◆ WHAT YOU HAVE TO DO ◆
If a line of the material holds the string "Access", please copy it.

◆ LISTED RECORDS ◆
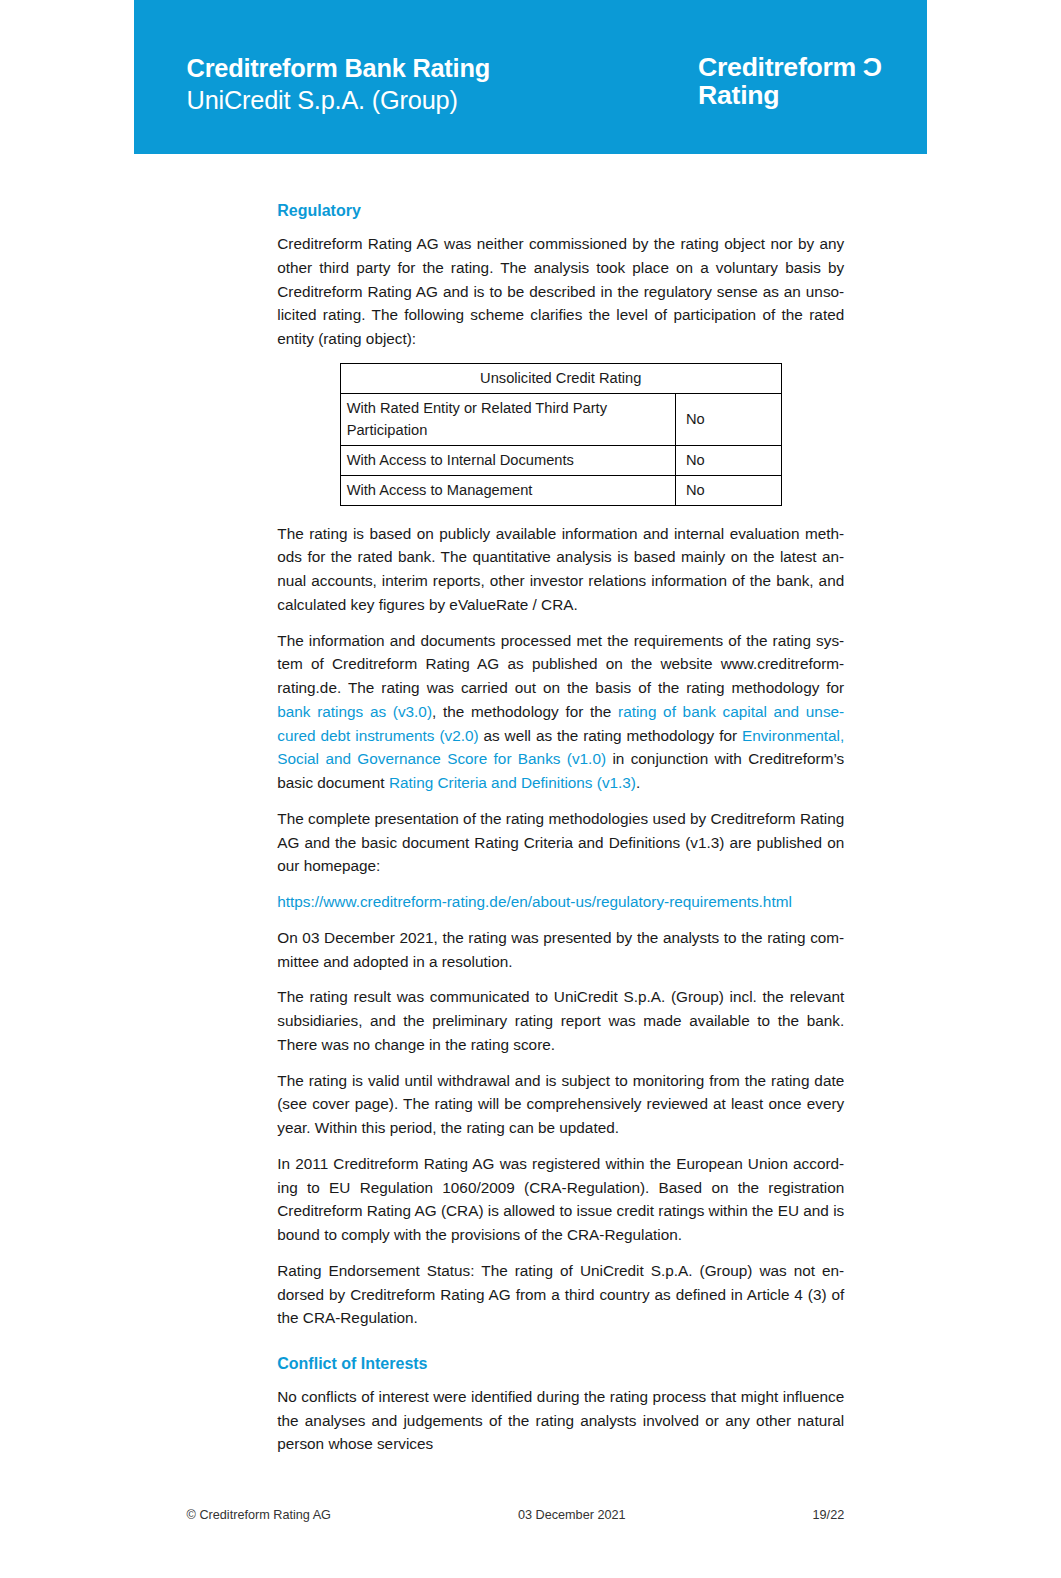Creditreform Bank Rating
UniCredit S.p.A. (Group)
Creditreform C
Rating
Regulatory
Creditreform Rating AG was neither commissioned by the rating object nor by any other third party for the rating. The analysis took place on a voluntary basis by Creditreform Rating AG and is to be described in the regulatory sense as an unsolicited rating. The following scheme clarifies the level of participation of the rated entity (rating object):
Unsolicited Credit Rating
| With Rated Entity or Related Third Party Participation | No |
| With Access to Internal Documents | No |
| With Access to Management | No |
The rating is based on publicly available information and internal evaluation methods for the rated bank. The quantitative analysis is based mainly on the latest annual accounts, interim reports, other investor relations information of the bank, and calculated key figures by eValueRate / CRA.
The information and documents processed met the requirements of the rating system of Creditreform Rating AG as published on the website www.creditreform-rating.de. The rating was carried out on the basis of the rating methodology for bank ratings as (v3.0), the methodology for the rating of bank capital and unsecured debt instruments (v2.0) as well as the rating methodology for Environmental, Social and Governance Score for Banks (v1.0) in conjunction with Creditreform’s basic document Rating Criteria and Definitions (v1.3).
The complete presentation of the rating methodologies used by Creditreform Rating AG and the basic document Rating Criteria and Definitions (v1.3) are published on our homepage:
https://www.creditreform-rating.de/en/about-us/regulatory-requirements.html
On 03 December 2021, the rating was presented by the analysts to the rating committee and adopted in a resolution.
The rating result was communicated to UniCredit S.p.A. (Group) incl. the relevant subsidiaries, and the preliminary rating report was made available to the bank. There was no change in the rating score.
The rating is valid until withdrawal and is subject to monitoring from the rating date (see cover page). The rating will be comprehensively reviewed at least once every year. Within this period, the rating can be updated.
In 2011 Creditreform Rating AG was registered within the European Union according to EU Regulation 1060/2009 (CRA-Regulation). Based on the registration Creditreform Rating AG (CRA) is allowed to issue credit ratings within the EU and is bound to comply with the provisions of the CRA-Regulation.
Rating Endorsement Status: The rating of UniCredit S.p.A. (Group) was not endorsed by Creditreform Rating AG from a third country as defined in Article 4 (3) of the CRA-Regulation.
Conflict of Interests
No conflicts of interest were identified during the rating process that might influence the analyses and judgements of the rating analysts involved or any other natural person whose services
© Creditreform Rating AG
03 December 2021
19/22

---

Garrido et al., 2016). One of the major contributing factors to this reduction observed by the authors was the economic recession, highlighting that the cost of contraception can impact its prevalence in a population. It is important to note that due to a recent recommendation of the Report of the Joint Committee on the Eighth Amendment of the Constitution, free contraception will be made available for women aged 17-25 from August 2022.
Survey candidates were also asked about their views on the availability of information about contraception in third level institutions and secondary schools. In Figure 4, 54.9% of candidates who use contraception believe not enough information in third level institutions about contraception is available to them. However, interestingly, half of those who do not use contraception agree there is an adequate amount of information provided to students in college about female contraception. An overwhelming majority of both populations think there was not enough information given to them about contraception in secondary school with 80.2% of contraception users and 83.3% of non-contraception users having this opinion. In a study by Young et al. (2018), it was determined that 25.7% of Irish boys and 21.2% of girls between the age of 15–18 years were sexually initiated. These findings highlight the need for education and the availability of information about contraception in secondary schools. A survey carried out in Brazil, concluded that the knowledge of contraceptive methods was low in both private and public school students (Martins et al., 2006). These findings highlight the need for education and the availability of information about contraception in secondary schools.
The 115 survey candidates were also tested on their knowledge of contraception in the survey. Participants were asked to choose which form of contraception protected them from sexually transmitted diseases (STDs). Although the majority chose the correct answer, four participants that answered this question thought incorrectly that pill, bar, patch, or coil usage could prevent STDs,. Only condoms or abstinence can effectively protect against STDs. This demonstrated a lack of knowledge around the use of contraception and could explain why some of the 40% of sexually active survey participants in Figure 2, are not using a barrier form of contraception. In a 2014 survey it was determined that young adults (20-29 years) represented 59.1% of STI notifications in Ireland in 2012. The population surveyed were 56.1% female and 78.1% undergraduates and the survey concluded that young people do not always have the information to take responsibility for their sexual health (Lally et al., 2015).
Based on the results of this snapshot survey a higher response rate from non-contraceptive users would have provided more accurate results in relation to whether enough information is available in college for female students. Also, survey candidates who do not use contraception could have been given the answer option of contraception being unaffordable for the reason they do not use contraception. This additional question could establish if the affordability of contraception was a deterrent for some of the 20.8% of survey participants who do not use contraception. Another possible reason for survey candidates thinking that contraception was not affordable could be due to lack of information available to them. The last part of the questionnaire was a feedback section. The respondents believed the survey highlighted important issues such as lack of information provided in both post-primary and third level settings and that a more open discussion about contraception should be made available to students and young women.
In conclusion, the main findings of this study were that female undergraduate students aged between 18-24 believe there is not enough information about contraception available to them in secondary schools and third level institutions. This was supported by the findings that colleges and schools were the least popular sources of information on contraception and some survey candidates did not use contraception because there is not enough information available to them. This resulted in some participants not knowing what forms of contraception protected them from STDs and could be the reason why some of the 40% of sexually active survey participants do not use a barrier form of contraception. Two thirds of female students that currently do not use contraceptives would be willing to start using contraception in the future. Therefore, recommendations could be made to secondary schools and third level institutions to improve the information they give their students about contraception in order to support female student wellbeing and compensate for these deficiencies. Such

◆ EXPECTED OUTPUT ◆
| With Access to Internal Documents | No |
| With Access to Management | No |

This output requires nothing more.